I call this blog "Women of a Certain Age" yet I seldom write about the topic. I started it with the idea it would be about women what they think, what they do, who they are, where they see themselves at different ages. Instead, I found myself seguing, time and again, into politics. I probably should have called it "Woman of a Certain Age" and let it be about my opinions and not feel I'm off topic. But, it is what it is.
I've just read a very nice article in the August edition of SELF magazine, titled "Bring on the birthdays!". It's under their self expression category swhich offers personal opinions of women of certain ages, in this case from 28 to 78. Each person describes what her coming of age means to her. The first vignette is by a woman aged 42 who describes overcoming her fear of being too old and too afraid to learn to surf. She finds a "bald, wiry and short" guy to teach her, hangs in there and finally learns after years of wanting it but being afraid. She describes it this way,
("A benefit of age is that you care less about looking foolish and you know the value of persistance.")I certainly agree with her perspective; not sure I'd go surfing, but it gives me something to think about with respect to facing my own fears.
The eldest contributor writes of her reluctance to attend this year's family reunion at a lake. She positions her dilemma: sit on the shore in a coverup and watch her grandchildren cavort or participate? Her decision,
"I will look at my 70 year-old sister, Susie, and grin. Together we'll watch the grandchildren, so joyously alive, just like the two of us. Then I'll shed my cover-up and there I'll be in my new bathing suit on my old body which, despite three mornings a week at the gym, continues to succumb to gravity."Whew! I know how that feels even if I'm not 78. We've been going to a nearby lake and I've been in three of my bathing suits and they're all torturous. I need to get a grip.
Another woman's essay, titled "At 50, I'm keeping my vow", writes about her decision never to lie about her age.
"It's because of a promise I made to another friend back in 1981...I was sitting on a metal chair in a hospital watchiing Ed die of AIDS. He was 31...as I watched his chest stop moving, I could think only of what Ed would have traded for the chance to grow old. So I silently vowed to honor the life he never got to finish by celebrating my ability to finish my own.
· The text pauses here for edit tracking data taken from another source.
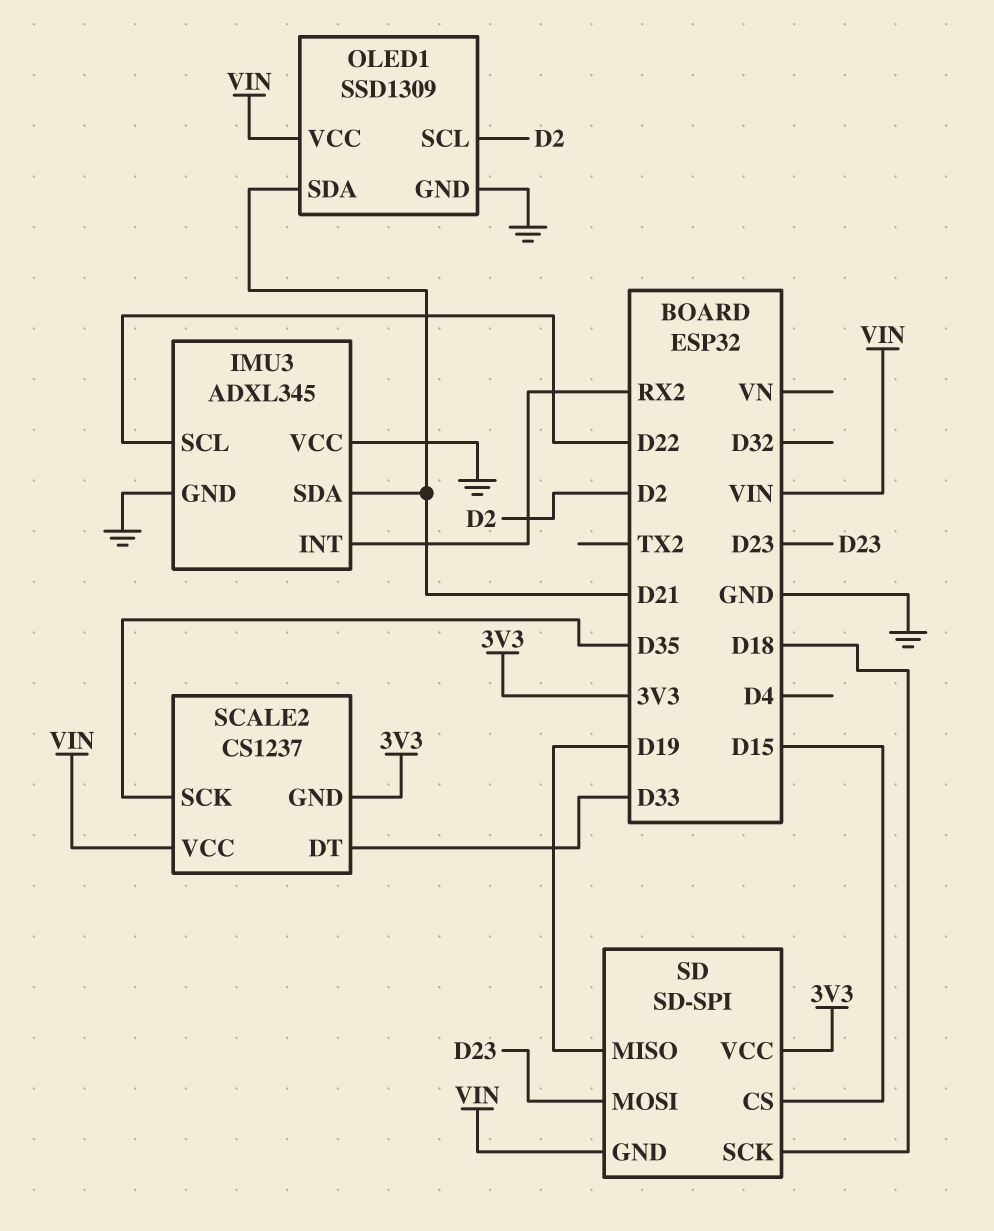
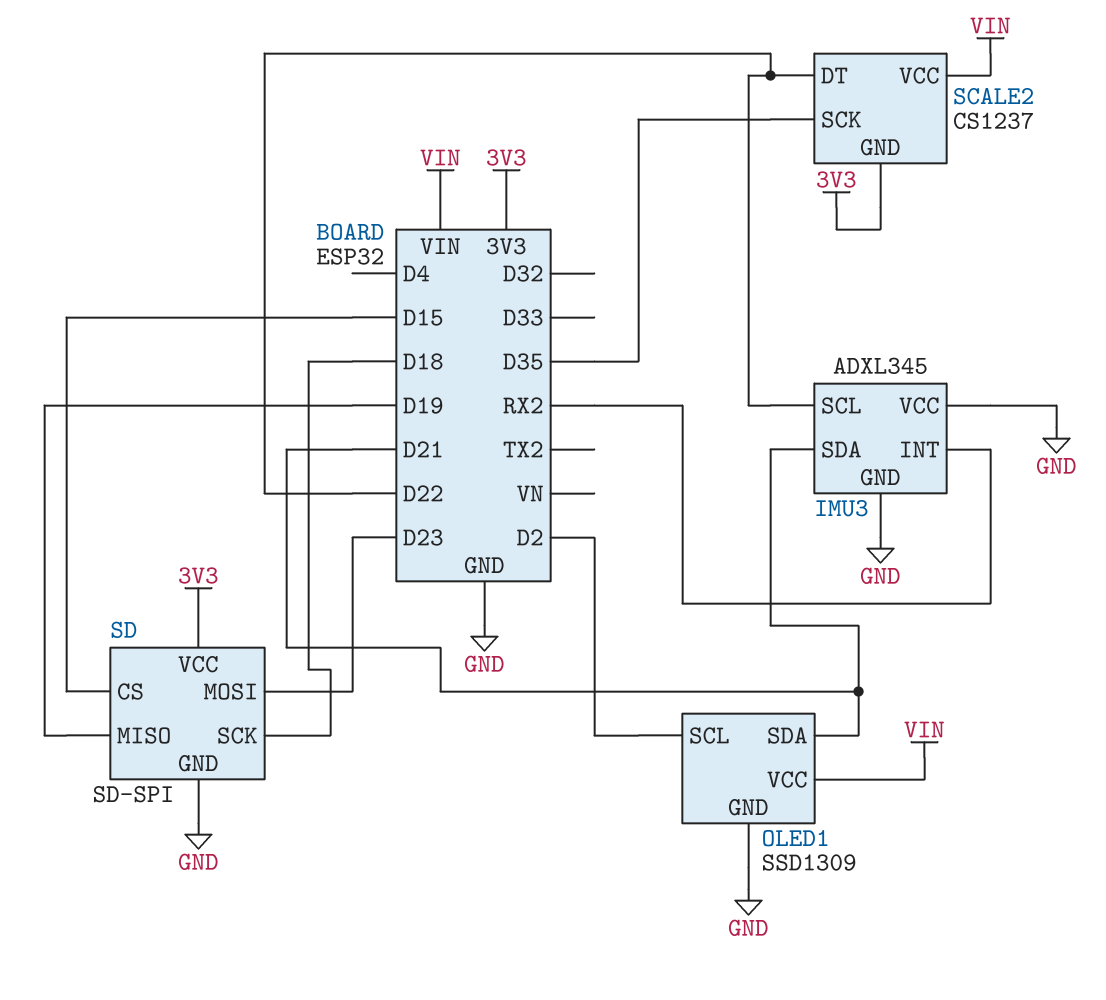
SCALE2 pin DT: D33 -> D22
SD pin GND: VIN -> GND

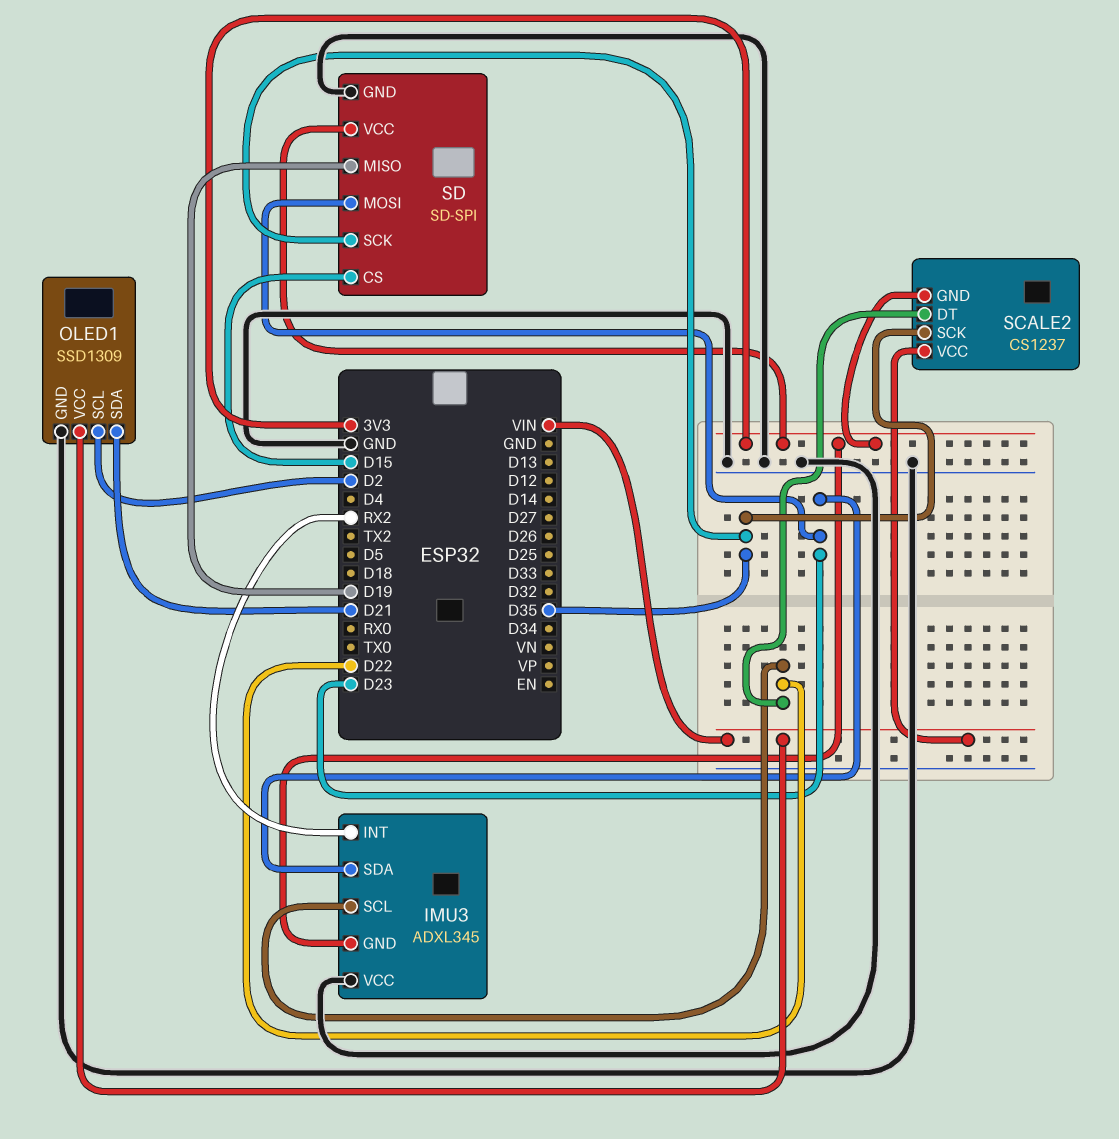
IMU3 pin GND: GND -> 3V3
IMU3 pin SDA: D21 -> D23
SD pin SCK: D18 -> D35

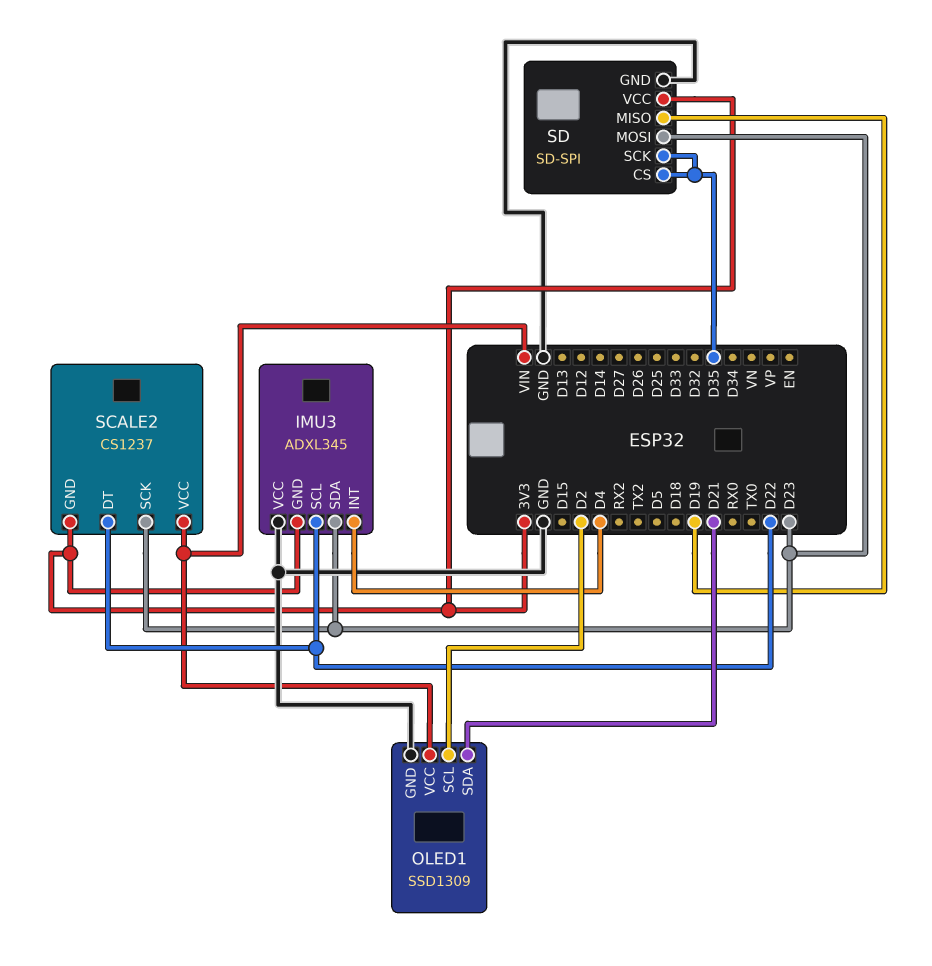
IMU3 pin INT: RX2 -> D4
SCALE2 pin SCK: D35 -> D23
SD pin CS: D15 -> D35

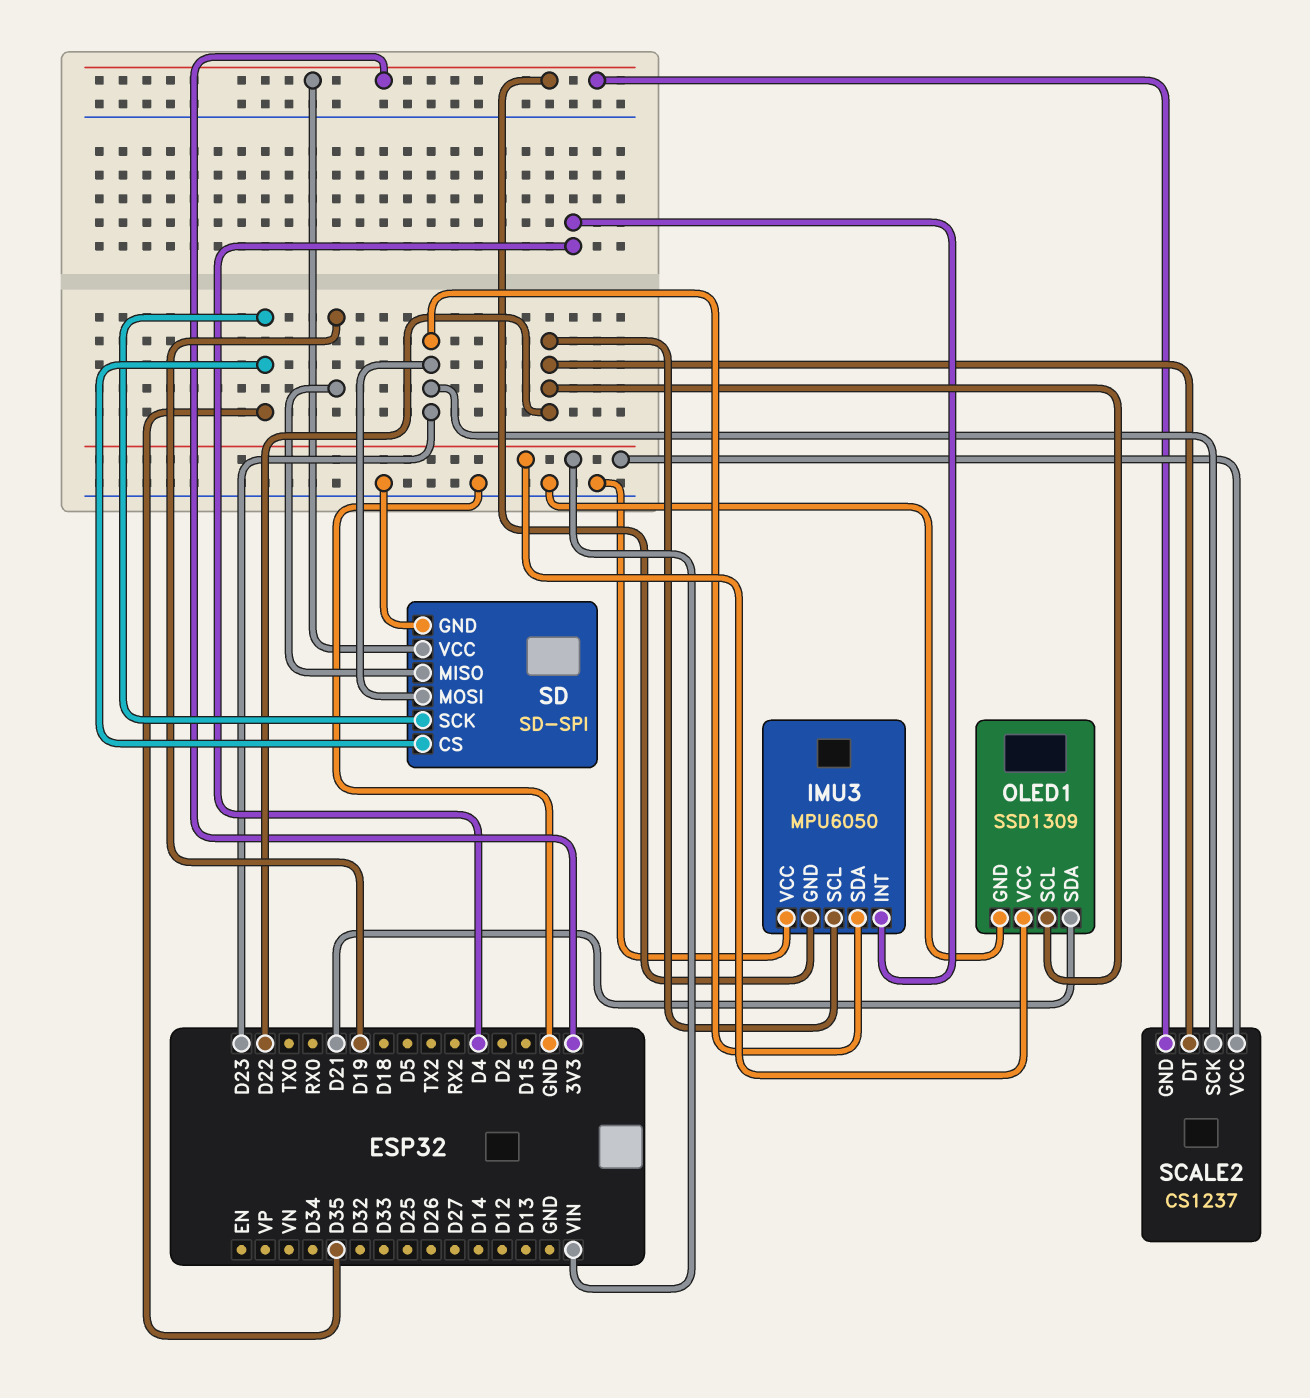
IMU3: ADXL345 -> MPU6050
OLED1 pin SCL: D2 -> D22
I promised myself I would never complain about my sheer luck at having the gift of another day. Another decade."I never lie about my age. My reasons are not dramatic or because of an epiphany. I simply never lie about my age because my mother never lied about hers. Her friends continued to get younger but Mother never budged. I always admired her for that.
Speaking of age, the MIL took free subscriptions to Glamour and SELF magazines, thinking they were age-appropriate for my taste. I've enjoyed reading them even though they feel somehow like a guilty pleasure. That said, when it's time to renew, I think I just might keep the SELF subscription. It always has one article that resonates.